For a couple of years, I’ve been routinely asking myself the question: What am I most afraid of right now, that’s holding me back?

Then when I find out, I’ll set myself up to do it by scheduling a workshop, for example.

That strategy has led to a complete change in my career, from being a freelance software developer to being a personal/spiritual development and small business teacher, running a couple of wonderful Mastermind and other groups, doing fun projects with the top names in Denmark, owning my own software as a service that I love working on, moving from Denmark to my beloved US, making serious changes to some key relationships, which in turn have improved my relationship with my kids (though painfully, painfully long-distance now), going skydiving, flying a small airplane, and on and on. It’s a strategy I’d definitely recommend.



Today, though, Seth Godin, whom I admire, said that if you wait till fear subsides, then you’ll miss the boat. Someone else will have already run with your idea.

Which does happen for sure.

But what happens to me when I read it is that this old voice in my head goes off again:

“Shit, I’m not going up against my fears enough, I’m not doing it fast enough, I’m going to miss out, to lose, I’m not going to make it.”

And when that voice takes control of me, it’s not fun being me.

To do:
**a.** In the piece about fear, which results of the writer's strategy appear after the words "small business teacher"? List each one.
**b.** Do these statements agree with the piece about fear? Answer yes or no for each, and quote the words that decide it.
(i) The writer once worked as a freelance software developer.
(ii) The writer still lives in Denmark.
(iii) The writer doubts that someone else could run with your idea.
**c.** Carry on with the piece about fear, starting after its final sentence.
The material that comes after this point plays no part here.

Recorded information:
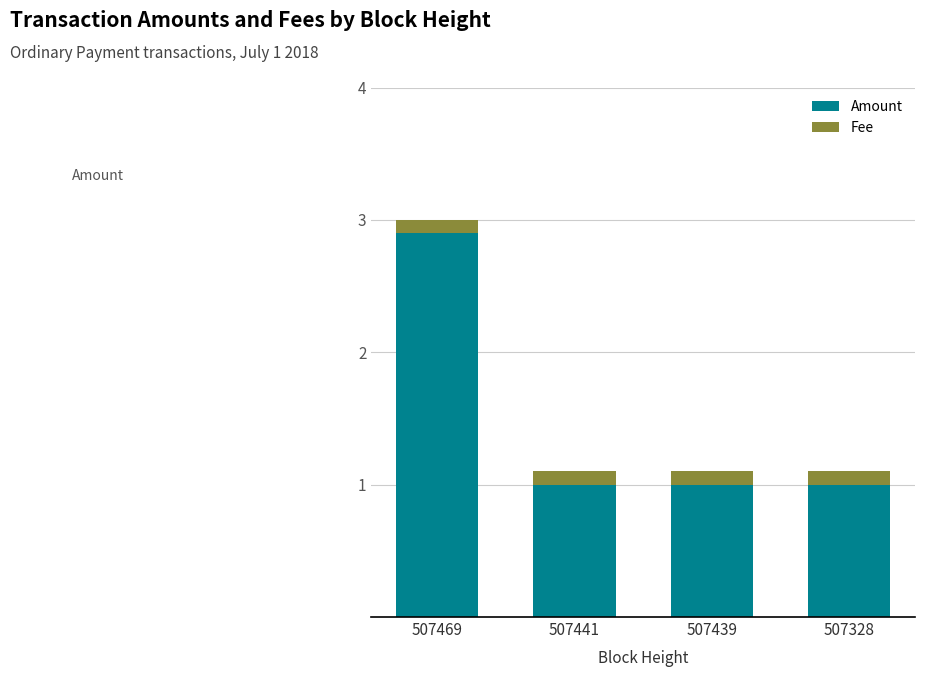

What is the difference between the Amount values at 507469 and 507441?

1.9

Numbered answers:
**a.**
- Running a couple of wonderful Mastermind and other groups
- Doing fun projects with the top names in Denmark
- Owning their own software as a service
- Moving from Denmark to the US
- Making serious changes to some key relationships
- Going skydiving
- Flying a small airplane

**b.**
(i) Yes: "from being a freelance software developer"
(ii) No: "moving from Denmark to my beloved US"
(iii) No: "Which does happen for sure."

**c.**
Thankfully, I’m getting better and better at recognizing it and stopping it, but it still sneaks up on me from time to time. Like today.

“But what if it’s right? What if there is something I’m afraid of that I should go out and do, and I’m not seeing it, and I’m not doing it? What then?”

Well, in fact, I can absolutely guarantee you that it is indeed right.

There is something I’m scared of (buried below my level of consciousness, so I’m not aware of it). And if I weren’t scared of it, or rather, if I were aware of my fear of it so I could make a conscious choice about it, then I’d probably go out and do that thing right now. And I’d be better off for it.

This statement is and always will be true, all the time, non-stop, till you die.

But listening to and believing that voice in my head is not going to help me one iota.

So I’ve devised a test to help me make sense of situations like this:

IF listening to that voice makes you tighten up, tense, stress, or close your heart, DO NOT LISTEN. It is NOT helping you get where you want to go.

IF listening to the voice makes your heart soften, makes your shoulders drop, makes your tensions release, THEN it’s got a message worth listening to.

The thing is, the fears that really hold you back are the ones that you’re not even aware of. But when you tense up, you have less access to your unconscious, not more. In fact, you have less resources overall, not more.

A softening of your heart, which allows you to see what’s beneath the level of your consciousness, is always the answer.

In the end, that voice in my head represents just another fear that I need to challenge: The fear of not challenging my fears enough. And underneath that: The fear of not “making it”.

That’s the real fear holding me back.

What’s yours?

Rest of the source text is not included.